### PROBLEM DESCRIPTION
An exact reprint of every record below is required, with the pictures left out.

Document layout detection data
▬▬▬

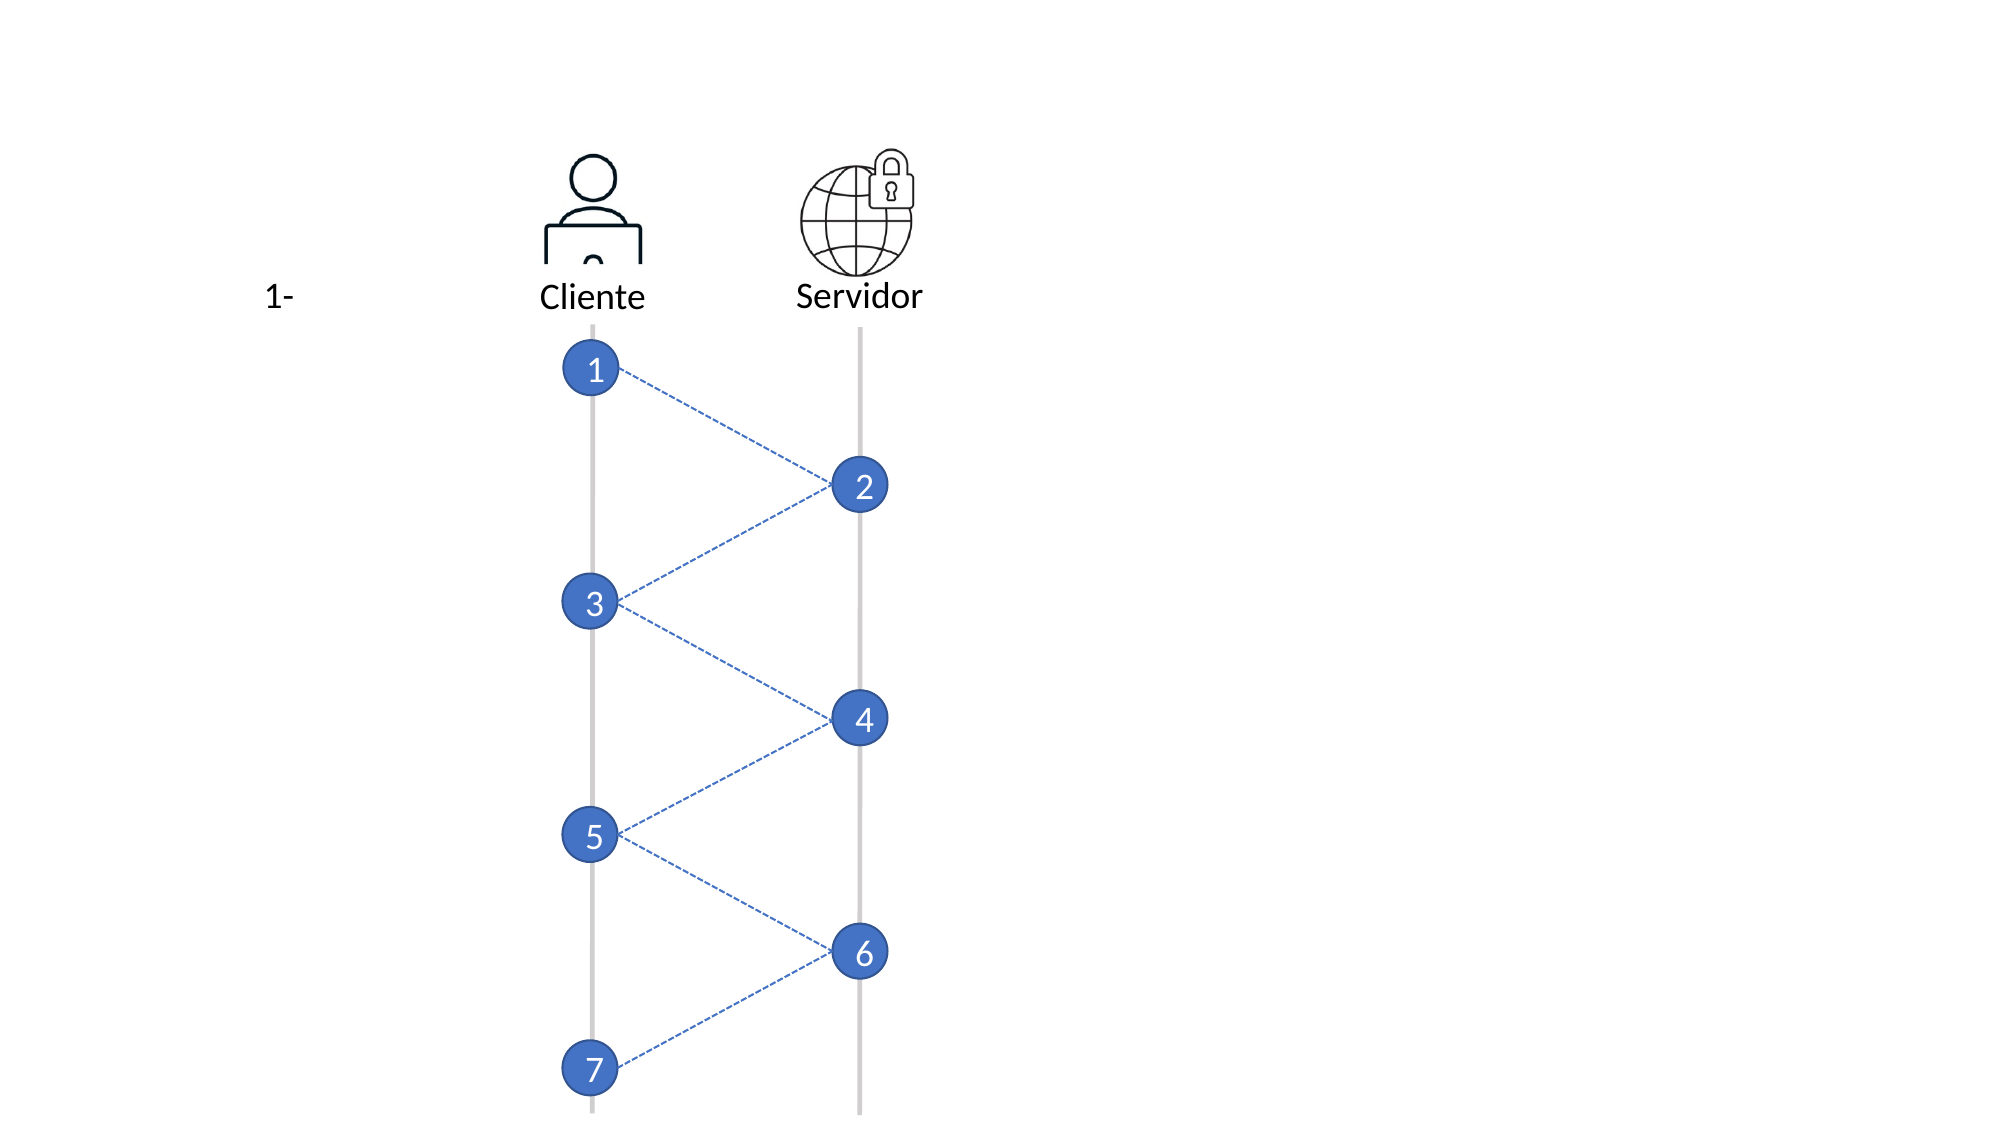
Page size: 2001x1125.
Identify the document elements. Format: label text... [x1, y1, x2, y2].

text_box 7 [593, 1039, 619, 1097]
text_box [617, 951, 833, 1068]
text_box 4 [833, 689, 859, 747]
text_box 2 [861, 455, 889, 513]
text_box 3 [593, 572, 618, 630]
text_box 6 [833, 922, 859, 980]
text_box 1- [248, 263, 318, 324]
text_box 1 [562, 339, 592, 397]
text_box 5 [561, 805, 592, 864]
text_box 3 [561, 572, 592, 630]
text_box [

▬▬▬

### RESPONSE
Page size: 2001x1125.
Identify the document elements. Format: label text... [x1, y1, x2, y2].

text_box 7 [593, 1039, 619, 1097]
text_box [617, 951, 833, 1068]
text_box 4 [833, 689, 859, 747]
text_box 2 [861, 455, 889, 513]
text_box 3 [593, 572, 618, 630]
text_box 6 [833, 922, 859, 980]
text_box 1- [248, 263, 318, 324]
text_box 1 [562, 339, 592, 397]
text_box 5 [561, 805, 592, 864]
text_box 3 [561, 572, 592, 630]
text_box [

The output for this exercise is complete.